Unverified community knowledge from r/LocalLLaMA, generated by Nemotron 9B
Opus 4.6 Audit Insights (2026-03-16)
- PR #16226 は 2025年6月5日にマージ済み。
VLLM_SLEEP_WHEN_IDLE=1または--sleep-on-idleで利用可能。- 「コンテナ内でのみ動作」は 誤り — Python レベルの修正(
shm_broadcast.py)であり環境を問わず動作する。- “sGLANG” は SGLang の誤記。対応 PR #6026 も 2025年6月12日にマージ済み。
- ただし Ray 分散環境やワーカーレベルのビジーループには未対応(issues #21231, #19036, #25122)。
Disclaimer: The following information is based on unverified community reports from r/LocalLLaMA. It reflects user experiences and unverified technical guidance provided by Reddit users. Always exercise caution and verify before applying patches to production systems.

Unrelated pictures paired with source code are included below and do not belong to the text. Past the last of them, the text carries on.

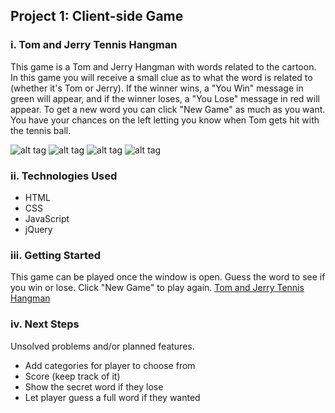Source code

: <h2>Project 1: Client-side Game</h2>

<h3>i. Tom and Jerry Tennis Hangman</h3>

This game is a Tom and Jerry Hangman with words related to the cartoon. In this game you will receive a small clue as to what the word is related to (whether it's Tom or Jerry). If the winner wins, a "You Win" message in green will appear, and if the winner loses, a "You Lose" message in red will appear. To get a new word you can click "New Game" as much as you want. You have your chances on the left letting you know when Tom gets hit with the tennis ball. 

![alt tag](http://imgur.com/nNPVaM3 "screenshot1")
![alt tag](http://imgur.com/OaZgpEk "screenshot1")
![alt tag](http://imgur.com/YkPrZSA "screenshot1")
![alt tag](http://imgur.com/GzrLsnn "screenshot1")


<h3>ii. Technologies Used</h3>
<ul>
<li>HTML</li>
<li>CSS</li>
<li>JavaScript</li>
<li>jQuery</li>
</ul>

<h3>iii. Getting Started</h3>
This game can be played once the window is open. Guess the word to see if you win or lose. Click "New Game" to play again. <a href="https://kelso333.github.io/hangman/">Tom and Jerry Tennis Hangman</a>

<h3>iv. Next Steps</h3>

Unsolved problems and/or planned features.

<ul>
<li>Add categories for player to choose from</li>
<li>Score (keep track of it)</li>
<li>Show the secret word if they lose</li>
<li>Let player guess a full word if they wanted</li>
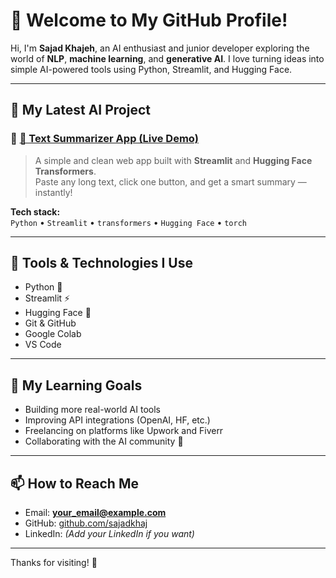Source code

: # 👋 Welcome to My GitHub Profile!

Hi, I'm **Sajad Khajeh**, an AI enthusiast and junior developer exploring the world of **NLP**, **machine learning**, and **generative AI**. I love turning ideas into simple AI-powered tools using Python, Streamlit, and Hugging Face.

---

## 🚀 My Latest AI Project

### 🔹 [📝 Text Summarizer App (Live Demo)](https://text-summarize-6azejn3verud7qccdols69.streamlit.app/)

> A simple and clean web app built with **Streamlit** and **Hugging Face Transformers**.  
> Paste any long text, click one button, and get a smart summary — instantly!

**Tech stack:**  
`Python` • `Streamlit` • `transformers` • `Hugging Face` • `torch`

---

## 🧰 Tools & Technologies I Use

- Python 🐍  
- Streamlit ⚡  
- Hugging Face 🤗  
- Git & GitHub  
- Google Colab  
- VS Code

---

## 📌 My Learning Goals

- Building more real-world AI tools  
- Improving API integrations (OpenAI, HF, etc.)  
- Freelancing on platforms like Upwork and Fiverr  
- Collaborating with the AI community 🚀

---

## 📫 How to Reach Me

- Email: **your_email@example.com**  
- GitHub: [github.com/sajadkhaj](https://github.com/sajadkhaj)  
- LinkedIn: *(Add your LinkedIn if you want)*

---

Thanks for visiting! 🌟
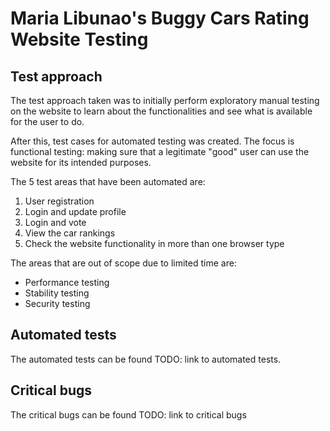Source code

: # Maria Libunao's Buggy Cars Rating Website Testing

## Test approach

The test approach taken was to initially perform exploratory manual testing on the website to learn about the functionalities and see what is available for the user to do.

After this, test cases for automated testing was created.
The focus is functional testing: making sure that a legitimate "good" user can use the website for its intended purposes.

The 5 test areas that have been automated are:
1. User registration
2. Login and update profile
3. Login and vote
4. View the car rankings
5. Check the website functionality in more than one browser type

The areas that are out of scope due to limited time are:
* Performance testing
* Stability testing
* Security testing

## Automated tests

The automated tests can be found TODO: link to automated tests.

## Critical bugs

The critical bugs can be found TODO: link to critical bugs
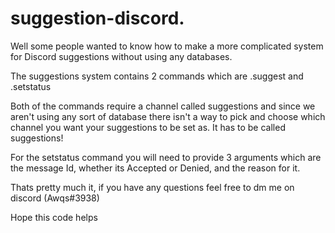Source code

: # suggestion-discord.

Well some people wanted to know how to make a more complicated system for Discord suggestions without using any databases. 

The suggestions system contains 2 commands which are .suggest and .setstatus

Both of the commands require a channel called suggestions and since we aren't using any sort of database there isn't a way to pick and choose which channel you want your suggestions to be set as. It has to be called suggestions!

For the setstatus command you will need to provide 3 arguments which are the message Id, whether its Accepted or Denied, and the reason for it. 

Thats pretty much it, if you have any questions feel free to dm me on discord (Awqs#3938) 

Hope this code helps
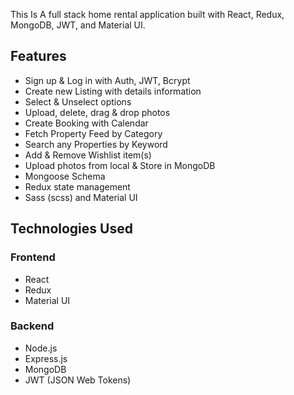 This Is A full stack home rental application built with React, Redux, MongoDB, JWT, and Material UI.

## Features

- Sign up & Log in with Auth, JWT, Bcrypt
- Create new Listing with details information
- Select & Unselect options
- Upload, delete, drag & drop photos
- Create Booking with Calendar
- Fetch Property Feed by Category
- Search any Properties by Keyword
- Add & Remove Wishlist item(s)
- Upload photos from local & Store in MongoDB
- Mongoose Schema
- Redux state management
- Sass (scss) and Material UI

## Technologies Used

### Frontend

- React
- Redux
- Material UI

### Backend

- Node.js
- Express.js
- MongoDB
- JWT (JSON Web Tokens)
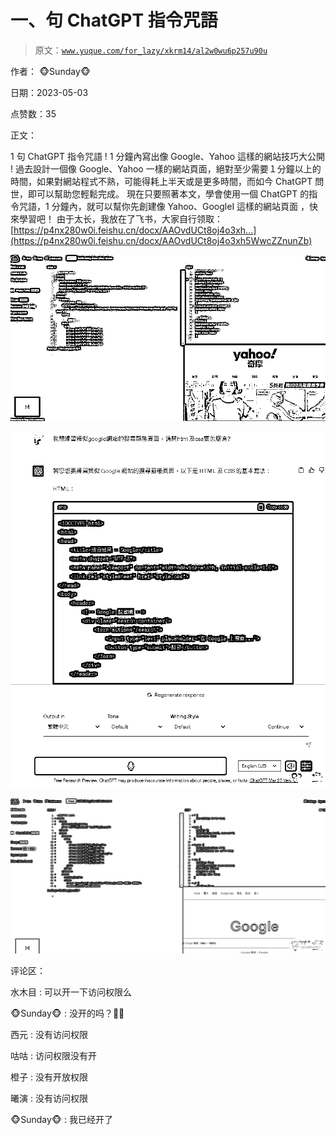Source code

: # 一、句 ChatGPT 指令咒語

> 原文：[`www.yuque.com/for_lazy/xkrm14/al2w0wu6p257u90u`](https://www.yuque.com/for_lazy/xkrm14/al2w0wu6p257u90u)

作者： 🐵Sunday🐵

日期：2023-05-03

点赞数：35

正文：

1 句 ChatGPT 指令咒語 ! 1 分鐘內寫出像 Google、Yahoo 這樣的網站技巧大公開 ! 過去設計一個像 Google、Yahoo 一樣的網站頁面，絕對至少需要１分鐘以上的時間，如果對網站程式不熟，可能得耗上半天或是更多時間，而如今 ChatGPT 問世，即可以幫助您輕鬆完成。 現在只要照著本文，學會使用一個 ChatGPT 的指令咒語，1 分鐘內，就可以幫你先創建像 Yahoo、GoogleI 這樣的網站頁面 ，快來學習吧！ 由于太长，我放在了飞书，大家自行领取： [https://p4nx280w0i.feishu.cn/docx/AAOvdUCt8oj4o3xh...](https://p4nx280w0i.feishu.cn/docx/AAOvdUCt8oj4o3xh5WwcZZnunZb)

![](img/c4d402b3bba4ea8122e1ff708856b18d.png)  

![](img/e0486c40c5a970df6bdb29b27527ec8e.png)  

![](img/bab20f55bd537e5077f69141d0c3f75d.png)  

评论区：

水木目 : 可以开一下访问权限么

🐵Sunday🐵 : 没开的吗？🥲🥲

西元 : 没有访问权限

咕咕 : 访问权限没有开

橙子 : 没有开放权限

曦演 : 没有访问权限

🐵Sunday🐵 : 我已经开了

According to a Reddit post in r/LocalLLaMA, which has received 303 upvotes and sparked 29 comments, users have reported an unexpected power consumption issue when running vLLM, a high-performance LLM inference engine.
The problem, as described, is that vLLM aggressively utilizes CPU resources — specifically, it uses 100% CPU across as many cores as there are connected GPUs, even during idle periods. For example, a user with 8 GPUs connected to a single machine observed that the system’s idle power draw nearly doubled due to this behavior, resulting in significant energy waste.
This inefficiency stems from vLLM’s default scheduling strategy, which appears to over-provision CPU threads to match the number of GPUs, even when no active inference is occurring.
To address this, a Reddit user submitted a targeted fix via a pull request:
PR #16226 in vLLM
The patch aims to reduce unnecessary CPU thread allocation during idle states, thereby lowering power consumption without compromising performance during active workloads.
While the PR is reportedly taking a long time to be merged — a common challenge for community-contributed fixes — users can apply the proposed changes today using instructions provided in the issue comments:
Issue Comment #2839769179
⚠️ Important: This patch only works when deploying vLLM inside a container. Users running vLLM in non-containerized environments (e.g., bare-metal or Docker-free setups) will not be able to apply this fix directly.
The linked comment outlines a step-by-step process to manually apply the patch:
git clone https://github.com/vllm-project/vllm.git
cd vllm
git apply https://github.com/vllm-project/vllm/pull/16226.patch
pip install -e .
pip install --editable . --global-option="--cpp_ext" --global-option="--cuda_ext"
According to the post, after applying the patch, the user reported a significant reduction in idle power usage, bringing it closer to optimal levels — especially beneficial in multi-GPU setups.
In addition to vLLM, the same Reddit user pointed out a similar patch for sGLANG, another LLM inference framework:
This patch addresses comparable inefficiencies in sGLANG’s CPU-GPU thread management, suggesting that this is a broader issue across LLM serving platforms.
For researchers, developers, and hobbyists running large language models locally — especially across 4K, 8K, or even 16K GPU configurations — idle power consumption can become a major cost center. Even small inefficiencies compound quickly in multi-GPU setups.
By reducing unnecessary CPU thrashing, these community-driven fixes help optimize both energy efficiency and thermal management, extending hardware lifespan and reducing electricity bills.
While the patches are not yet officially merged, they represent active community efforts to improve real-world performance. As always, apply such changes at your own risk, and consider reaching out to the vLLM and sGLANG maintainers to advocate for inclusion in upstream releases.
If you’re running LLMs on multiple GPUs and noticing high idle power usage, this could be a simple yet impactful optimization.